Exercise prompt.
Identify all lines below that hold "core" and collect them.

Items from a data source:
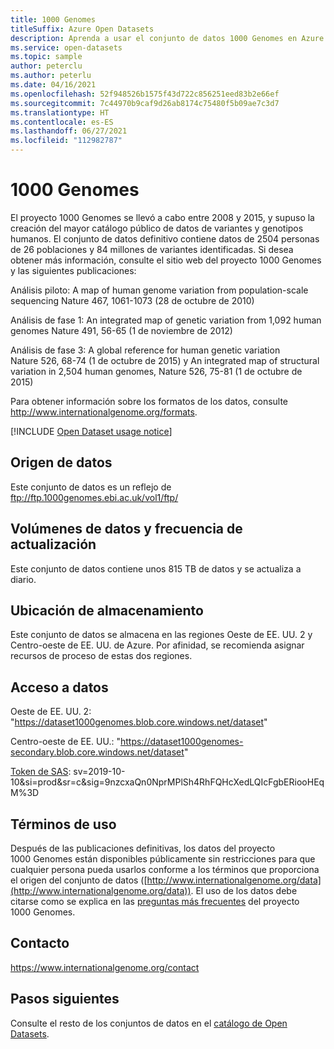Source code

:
 ```yaml
---
title: 1000 Genomes
titleSuffix: Azure Open Datasets
description: Aprenda a usar el conjunto de datos 1000 Genomes en Azure Open Datasets.
ms.service: open-datasets
ms.topic: sample
author: peterclu
ms.author: peterlu
ms.date: 04/16/2021
ms.openlocfilehash: 52f948526b1575f43d722c856251eed83b2e66ef
ms.sourcegitcommit: 7c44970b9caf9d26ab8174c75480f5b09ae7c3d7
ms.translationtype: HT
ms.contentlocale: es-ES
ms.lasthandoff: 06/27/2021
ms.locfileid: "112982787"
---
```

# <a name="1000-genomes"></a>1000 Genomes

El proyecto 1000 Genomes se llevó a cabo entre 2008 y 2015, y supuso la creación del mayor catálogo público de datos de variantes y genotipos humanos. El conjunto de datos definitivo contiene datos de 2504 personas de 26 poblaciones y 84 millones de variantes identificadas. Si desea obtener más información, consulte el sitio web del proyecto 1000 Genomes y las siguientes publicaciones:

Análisis piloto: A map of human genome variation from population-scale sequencing Nature 467, 1061-1073 (28 de octubre de 2010)

Análisis de fase 1: An integrated map of genetic variation from 1,092 human genomes Nature 491, 56-65 (1 de noviembre de 2012)

Análisis de fase 3: A global reference for human genetic variation Nature 526, 68-74 (1 de octubre de 2015) y An integrated map of structural variation in 2,504 human genomes, Nature 526, 75-81 (1 de octubre de 2015)

Para obtener información sobre los formatos de los datos, consulte http://www.internationalgenome.org/formats.

[!INCLUDE [Open Dataset usage notice](../../includes/open-datasets-usage-note.md)]

## <a name="data-source"></a>Origen de datos

Este conjunto de datos es un reflejo de ftp://ftp.1000genomes.ebi.ac.uk/vol1/ftp/

## <a name="data-volumes-and-update-frequency"></a>Volúmenes de datos y frecuencia de actualización

Este conjunto de datos contiene unos 815 TB de datos y se actualiza a diario.

## <a name="storage-location"></a>Ubicación de almacenamiento

Este conjunto de datos se almacena en las regiones Oeste de EE. UU. 2 y Centro-oeste de EE. UU. de Azure. Por afinidad, se recomienda asignar recursos de proceso de estas dos regiones.

## <a name="data-access"></a>Acceso a datos

Oeste de EE. UU. 2: "https://dataset1000genomes.blob.core.windows.net/dataset"

Centro-oeste de EE. UU.: "https://dataset1000genomes-secondary.blob.core.windows.net/dataset"

[Token de SAS](../storage/common/storage-sas-overview.md): sv=2019-10-10&si=prod&sr=c&sig=9nzcxaQn0NprMPlSh4RhFQHcXedLQIcFgbERiooHEqM%3D

## <a name="use-terms"></a>Términos de uso

Después de las publicaciones definitivas, los datos del proyecto 1000 Genomes están disponibles públicamente sin restricciones para que cualquier persona pueda usarlos conforme a los términos que proporciona el origen del conjunto de datos ([http://www.internationalgenome.org/data](http://www.internationalgenome.org/data)). El uso de los datos debe citarse como se explica en las [preguntas más frecuentes]() del proyecto 1000 Genomes.

## <a name="contact"></a>Contacto

https://www.internationalgenome.org/contact

## <a name="next-steps"></a>Pasos siguientes

Consulte el resto de los conjuntos de datos en el [catálogo de Open Datasets](dataset-catalog.md).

Reply to the task.
Oeste de EE. UU. 2: "https://dataset1000genomes.blob.core.windows.net/dataset"
Centro-oeste de EE. UU.: "https://dataset1000genomes-secondary.blob.core.windows.net/dataset"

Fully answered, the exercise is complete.